[Exercise requirements]
Reproduce everything from the line that contains "mouse_move(283, 148)" down to the line that contains "left_click(480, 281)" in the listing below, word for word and nothing more. Leave the pictures out.

[Record excerpts]
━━━━━━━━━━

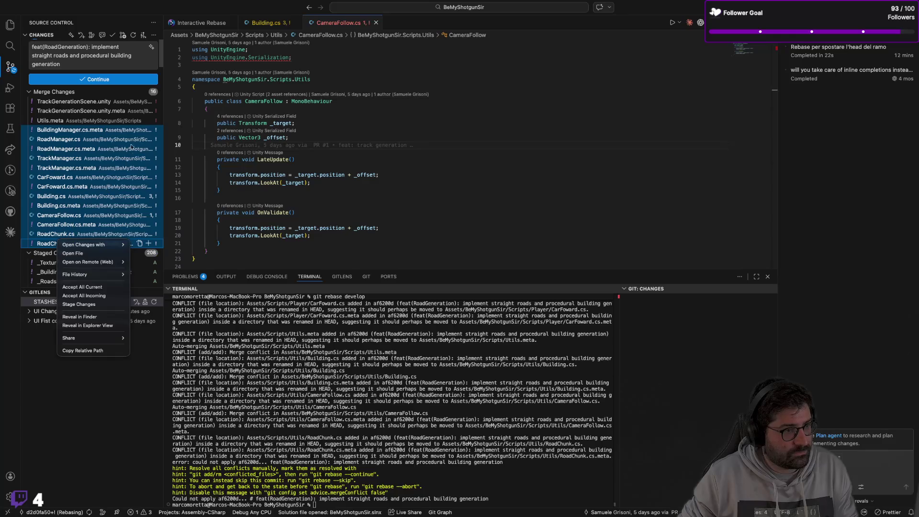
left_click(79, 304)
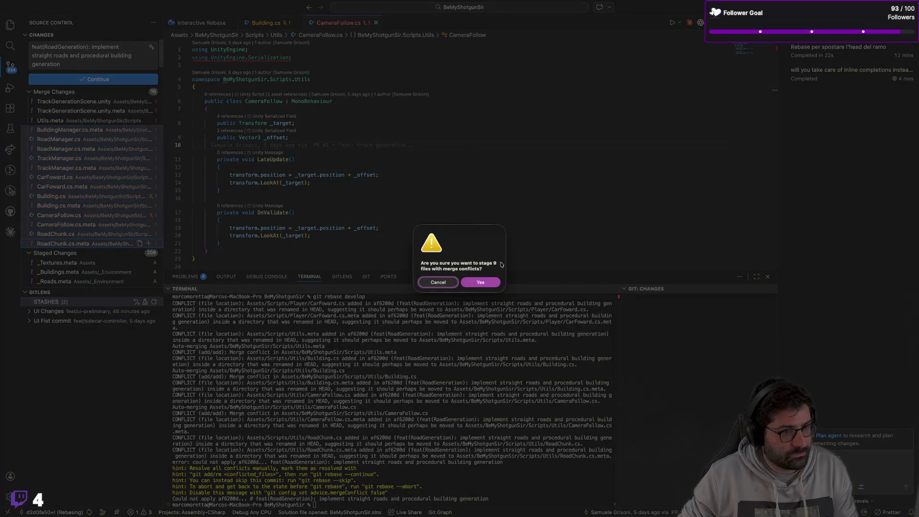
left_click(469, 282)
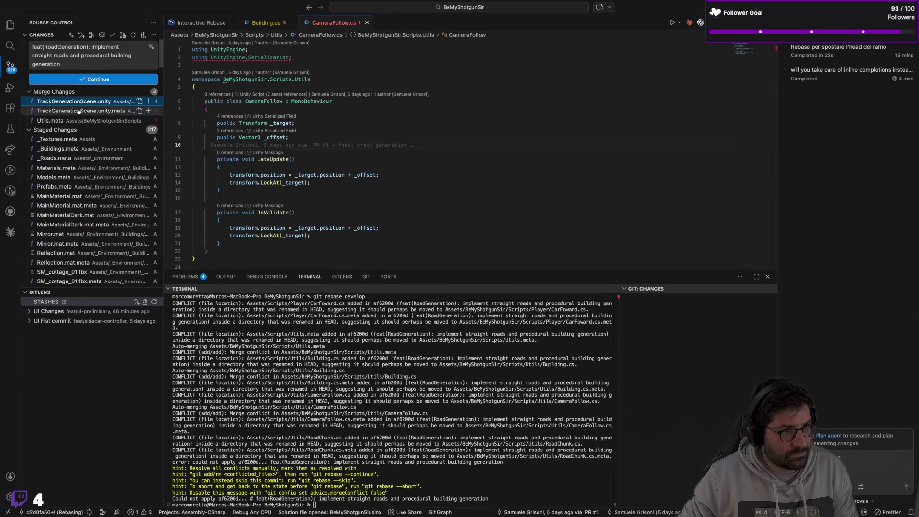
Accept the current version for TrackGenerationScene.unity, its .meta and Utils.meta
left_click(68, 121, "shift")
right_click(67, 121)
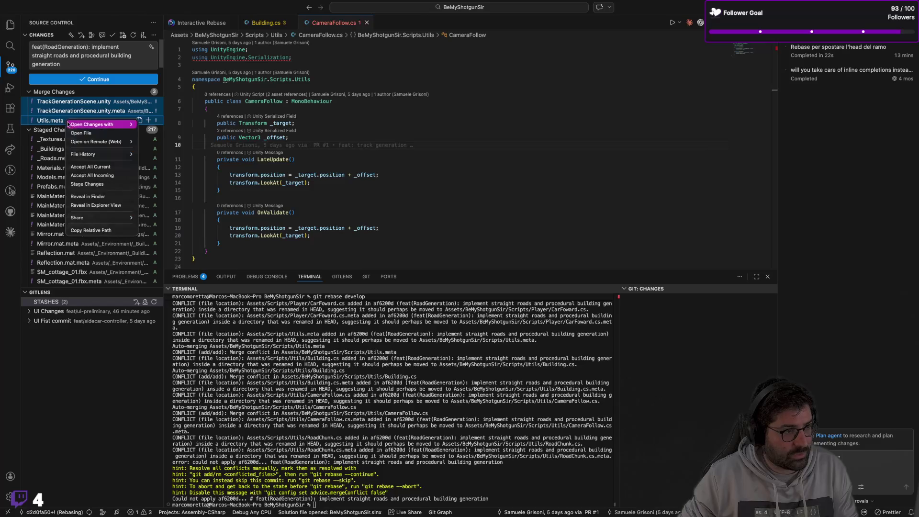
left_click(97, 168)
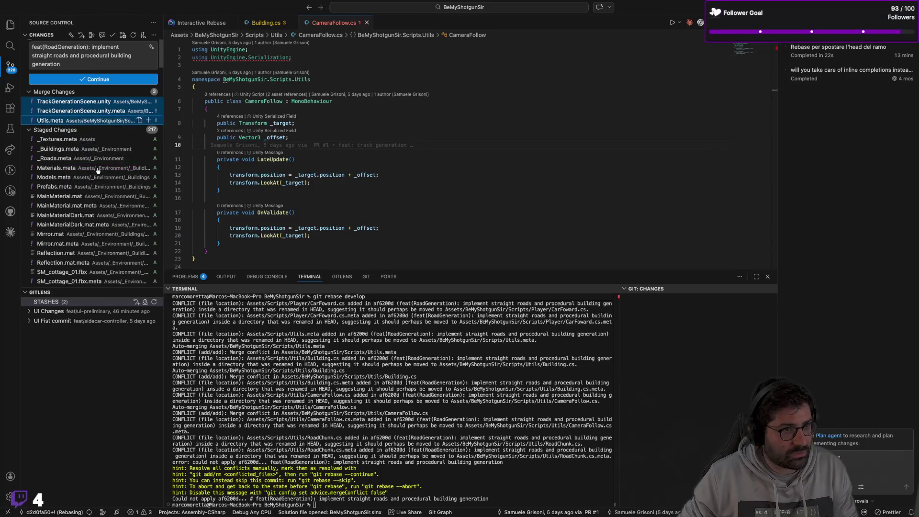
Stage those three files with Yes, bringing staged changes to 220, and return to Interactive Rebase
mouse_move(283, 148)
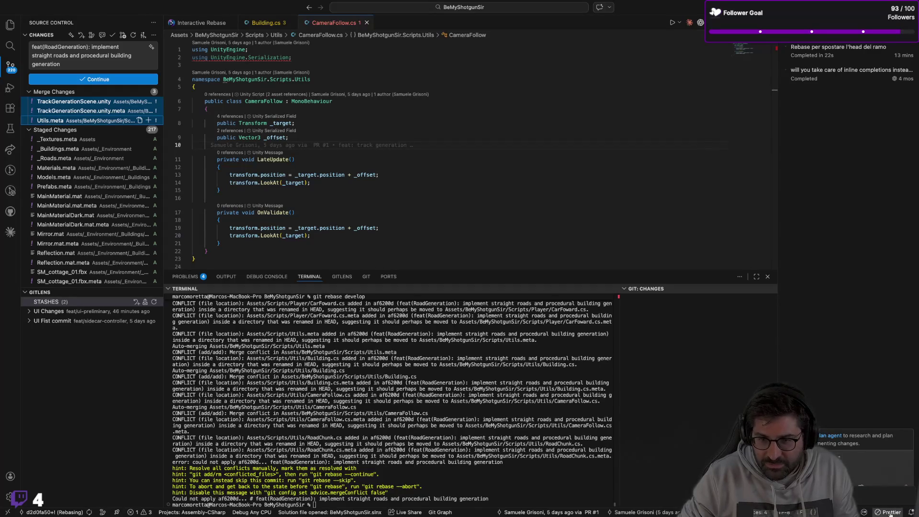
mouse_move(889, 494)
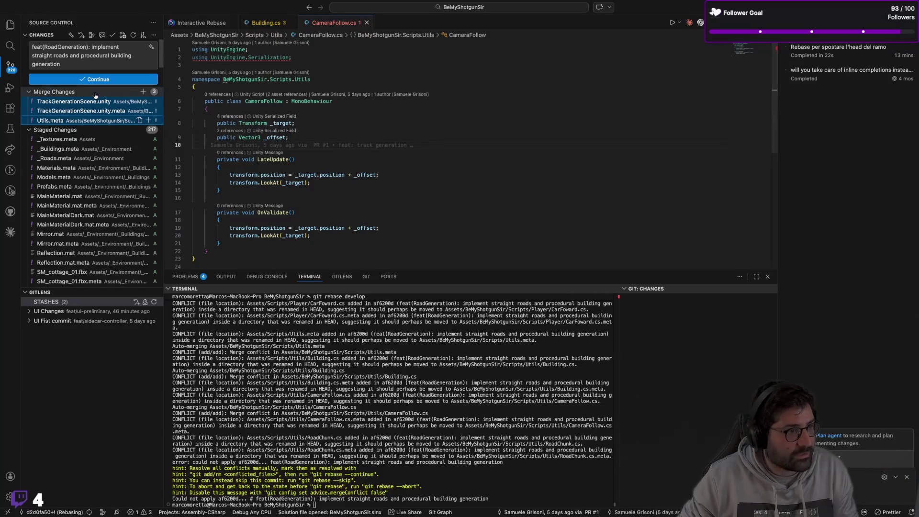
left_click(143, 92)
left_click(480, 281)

━━━━━━━━━━

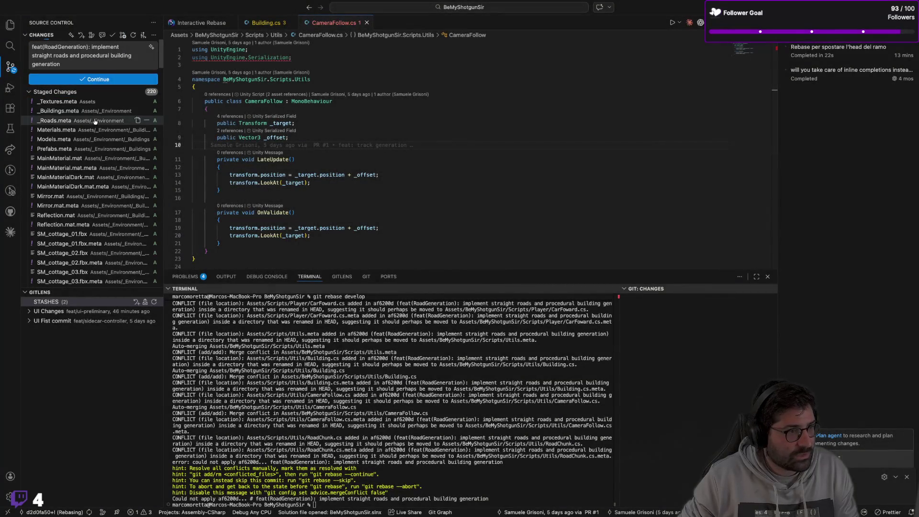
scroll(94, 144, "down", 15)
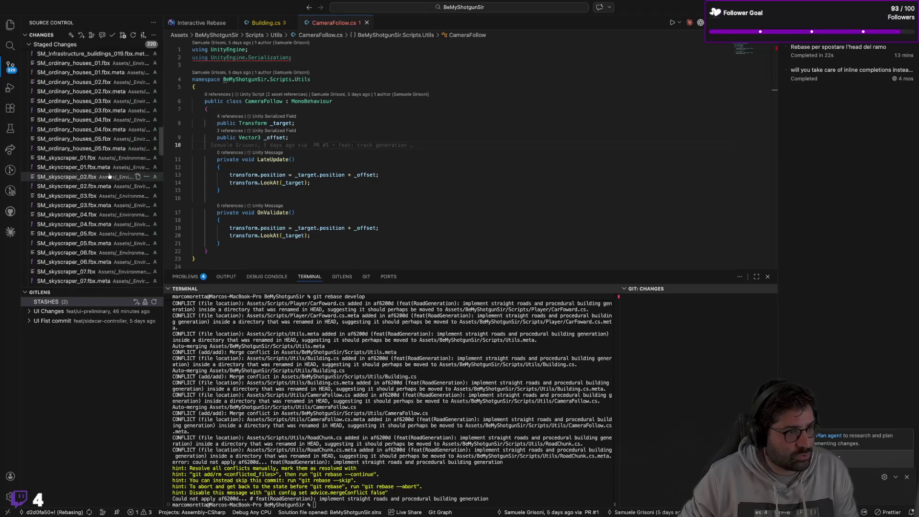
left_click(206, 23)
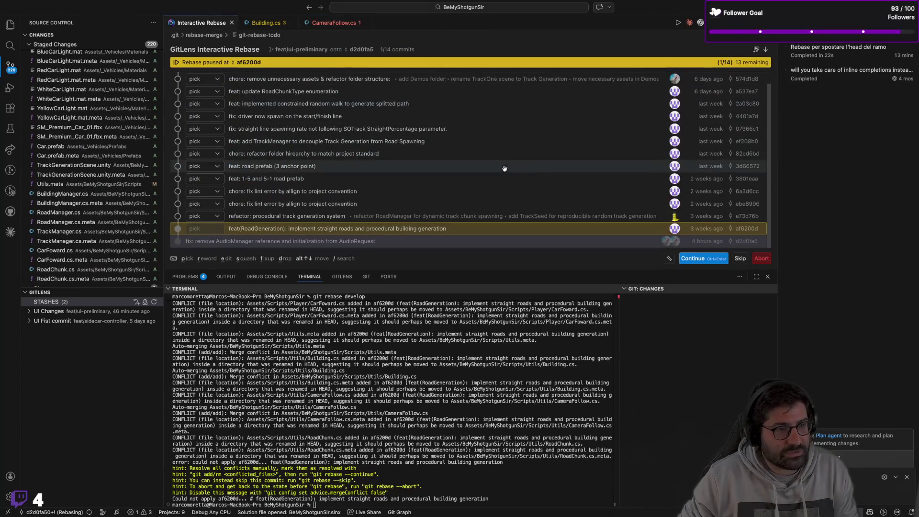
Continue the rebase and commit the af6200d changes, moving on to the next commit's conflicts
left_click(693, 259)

━━━━━━━━━━

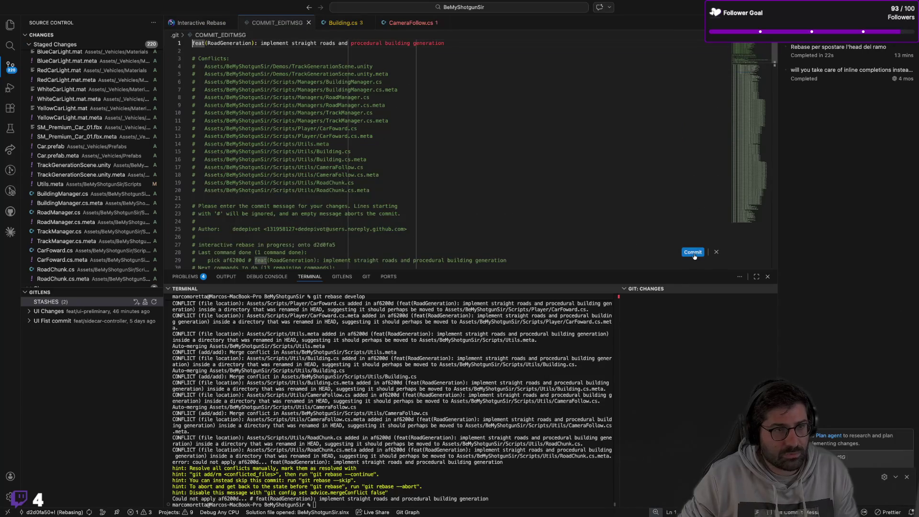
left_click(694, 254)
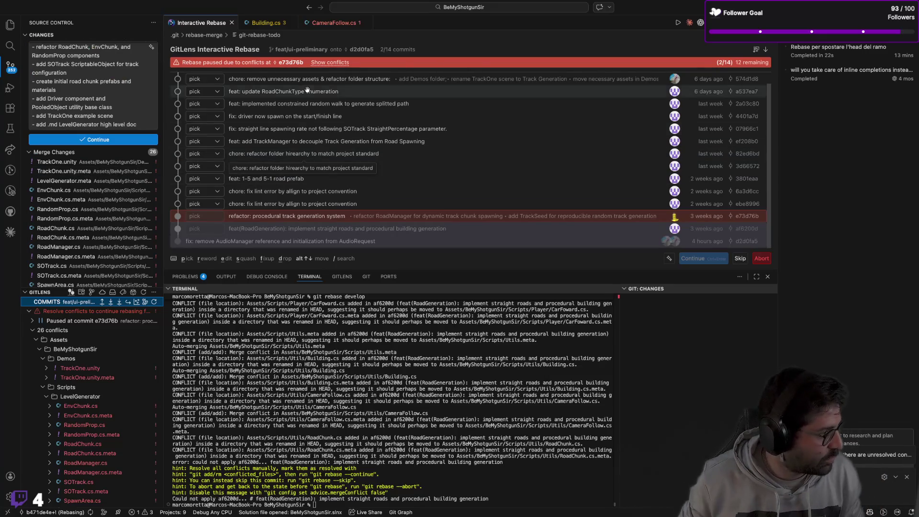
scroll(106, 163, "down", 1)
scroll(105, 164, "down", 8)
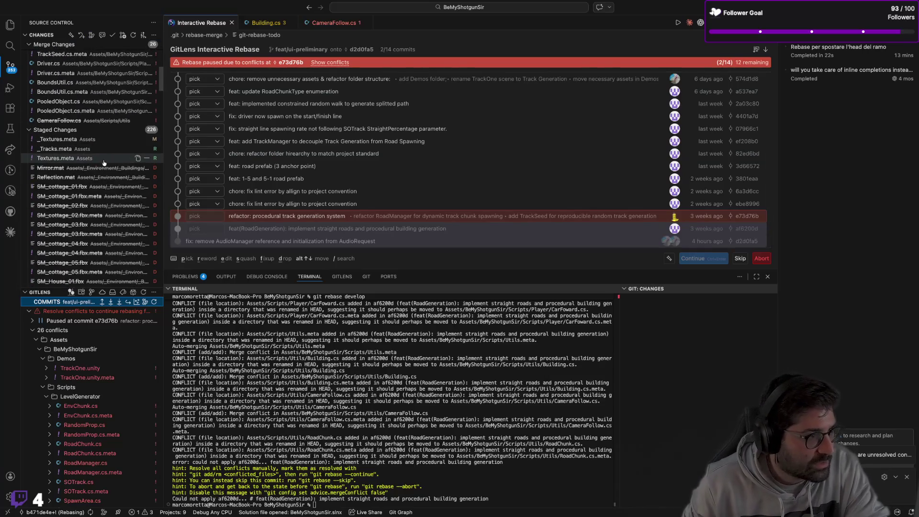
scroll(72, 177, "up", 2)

━━━━━━━━━━

[Result of this exercise]
mouse_move(283, 148)
mouse_move(889, 494)
left_click(143, 92)
left_click(480, 281)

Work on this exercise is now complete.